MATERIAL FOR THIS TASK START

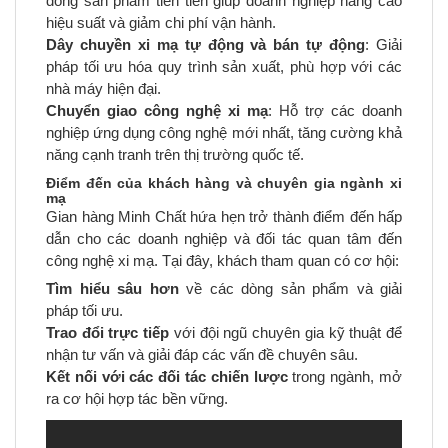
dòng sản phẩm tiên tiến giúp doanh nghiệp nâng cao
hiệu suất và giảm chi phí vận hành.
Dây chuyền xi mạ tự động và bán tự động
: Giải
pháp tối ưu hóa quy trình sản xuất, phù hợp với các
nhà máy hiện đại.
Chuyển giao công nghệ xi mạ
: Hỗ trợ các doanh
nghiệp ứng dụng công nghệ mới nhất, tăng cường khả
năng cạnh tranh trên thị trường quốc tế.
Điểm đến của khách hàng và chuyên gia ngành xi
mạ
Gian hàng Minh Chất hứa hẹn trở thành điểm đến hấp
dẫn cho các doanh nghiệp và đối tác quan tâm đến
công nghệ xi mạ. Tại đây, khách tham quan có cơ hội:
Tìm hiểu sâu hơn
về các dòng sản phẩm và giải
pháp tối ưu.
Trao đổi trực tiếp
với đội ngũ chuyên gia kỹ thuật để
nhận tư vấn và giải đáp các vấn đề chuyên sâu.
Kết nối với các đối tác chiến lược
trong ngành, mở
ra cơ hội hợp tác bền vững.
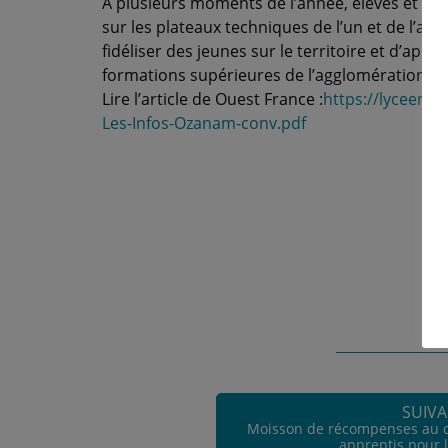
À plusieurs moments de l’année, élèves et pro
sur les plateaux techniques de l’un et de l’au
fidéliser des jeunes sur le territoire et d’ap
formations supérieures de l’agglomération r
Lire l’article de Ouest France :
https://lyceemar
Les-Infos-Ozanam-conv.pdf
SUIV
Moisson de récompenses au c
apprentis pour l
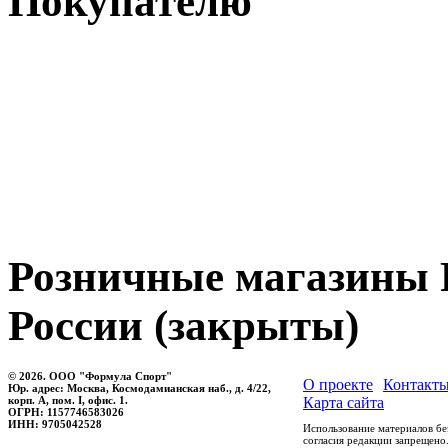
Покупателю
Розничные магазин
России (закрыты)
© 2026. ООО "Формула Спорт"
О проекте
Контакт
Юр. адрес: Москва, Космодамианская наб., д. 4/22,
корп. А, пом. I, офис. 1.
Карта сайта
ОГРН: 1157746583026
ИНН: 9705042528
Использование материалов бе
согласия редакции запрещено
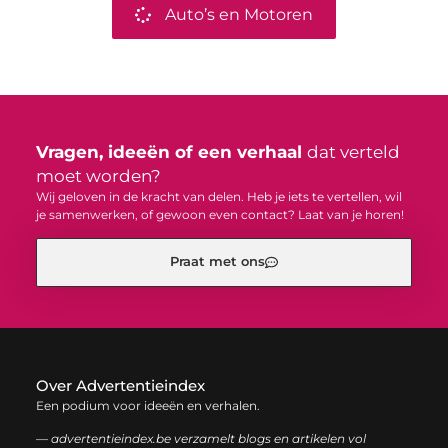
Auto’s en Motoren
Vragen, ideeën of een verhaal
dat verteld
moet worden?
Wij geloven in de kracht van delen. Heb je iets te vertellen, wil
je samenwerken, of gewoon even contact? Laat van je horen!
Praat met ons
Over Advertentieindex
Een podium voor ideeën en verhalen.
— advertentieindex.be verzamelt blogs en artikelen vol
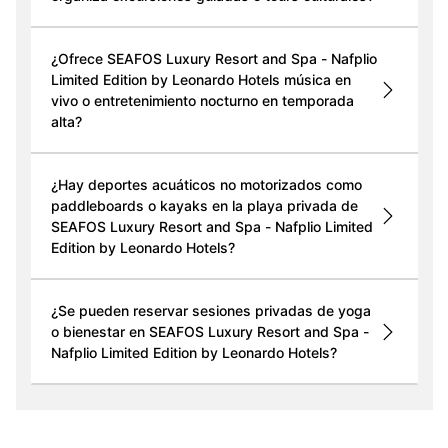
¿Ofrece SEAFOS Luxury Resort and Spa - Nafplio
Limited Edition by Leonardo Hotels música en
vivo o entretenimiento nocturno en temporada
alta?
¿Hay deportes acuáticos no motorizados como
paddleboards o kayaks en la playa privada de
SEAFOS Luxury Resort and Spa - Nafplio Limited
Edition by Leonardo Hotels?
¿Se pueden reservar sesiones privadas de yoga
o bienestar en SEAFOS Luxury Resort and Spa -
Nafplio Limited Edition by Leonardo Hotels?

MATERIAL FOR THIS TASK END

▸ YOUR OBJECTIVE
Present every line of text from all the records as a Markdown table with two columns, "No." for the row number and "Line" for the line itself, and skip any blank lines. Leave the pictures out.

▸ ANSWER TO THE PROBLEM
| No. | Line |
|---|---|
| 1 | dòng sản phẩm tiên tiến giúp doanh nghiệp nâng cao |
| 2 | hiệu suất và giảm chi phí vận hành. |
| 3 | Dây chuyền xi mạ tự động và bán tự động |
| 4 | : Giải |
| 5 | pháp tối ưu hóa quy trình sản xuất, phù hợp với các |
| 6 | nhà máy hiện đại. |
| 7 | Chuyển giao công nghệ xi mạ |
| 8 | : Hỗ trợ các doanh |
| 9 | nghiệp ứng dụng công nghệ mới nhất, tăng cường khả |
| 10 | năng cạnh tranh trên thị trường quốc tế. |
| 11 | Điểm đến của khách hàng và chuyên gia ngành xi |
| 12 | mạ |
| 13 | Gian hàng Minh Chất hứa hẹn trở thành điểm đến hấp |
| 14 | dẫn cho các doanh nghiệp và đối tác quan tâm đến |
| 15 | công nghệ xi mạ. Tại đây, khách tham quan có cơ hội: |
| 16 | Tìm hiểu sâu hơn |
| 17 | về các dòng sản phẩm và giải |
| 18 | pháp tối ưu. |
| 19 | Trao đổi trực tiếp |
| 20 | với đội ngũ chuyên gia kỹ thuật để |
| 21 | nhận tư vấn và giải đáp các vấn đề chuyên sâu. |
| 22 | Kết nối với các đối tác chiến lược |
| 23 | trong ngành, mở |
| 24 | ra cơ hội hợp tác bền vững. |
| 25 | À plusieurs moments de l’année, élèves et pro |
| 26 | sur les plateaux techniques de l’un et de l’au |
| 27 | fidéliser des jeunes sur le territoire et d’ap |
| 28 | formations supérieures de l’agglomération r |
| 29 | Lire l’article de Ouest France : |
| 30 | https://lyceemar |
| 31 | Les-Infos-Ozanam-conv.pdf |
| 32 | SUIV |
| 33 | Moisson de récompenses au c |
| 34 | apprentis pour l |
| 35 | Покупателю |
| 36 | Розничные магазин |
| 37 | России (закрыты) |
| 38 | © 2026. ООО "Формула Спорт" |
| 39 | О проекте |
| 40 | Контакт |
| 41 | Юр. адрес: Москва, Космодамианская наб., д. 4/22, |
| 42 | корп. А, пом. I, офис. 1. |
| 43 | Карта сайта |
| 44 | ОГРН: 1157746583026 |
| 45 | ИНН: 9705042528 |
| 46 | Использование материалов бе |
| 47 | согласия редакции запрещено |
| 48 | Auto’s en Motoren |
| 49 | Vragen, ideeën of een verhaal |
| 50 | dat verteld |
| 51 | moet worden? |
| 52 | Wij geloven in de kracht van delen. Heb je iets te vertellen, wil |
| 53 | je samenwerken, of gewoon even contact? Laat van je horen! |
| 54 | Praat met ons |
| 55 | Over Advertentieindex |
| 56 | Een podium voor ideeën en verhalen. |
| 57 | — advertentieindex.be verzamelt blogs en artikelen vol |
| 58 | ¿Ofrece SEAFOS Luxury Resort and Spa - Nafplio |
| 59 | Limited Edition by Leonardo Hotels música en |
| 60 | vivo o entretenimiento nocturno en temporada |
| 61 | alta? |
| 62 | ¿Hay deportes acuáticos no motorizados como |
| 63 | paddleboards o kayaks en la playa privada de |
| 64 | SEAFOS Luxury Resort and Spa - Nafplio Limited |
| 65 | Edition by Leonardo Hotels? |
| 66 | ¿Se pueden reservar sesiones privadas de yoga |
| 67 | o bienestar en SEAFOS Luxury Resort and Spa - |
| 68 | Nafplio Limited Edition by Leonardo Hotels? |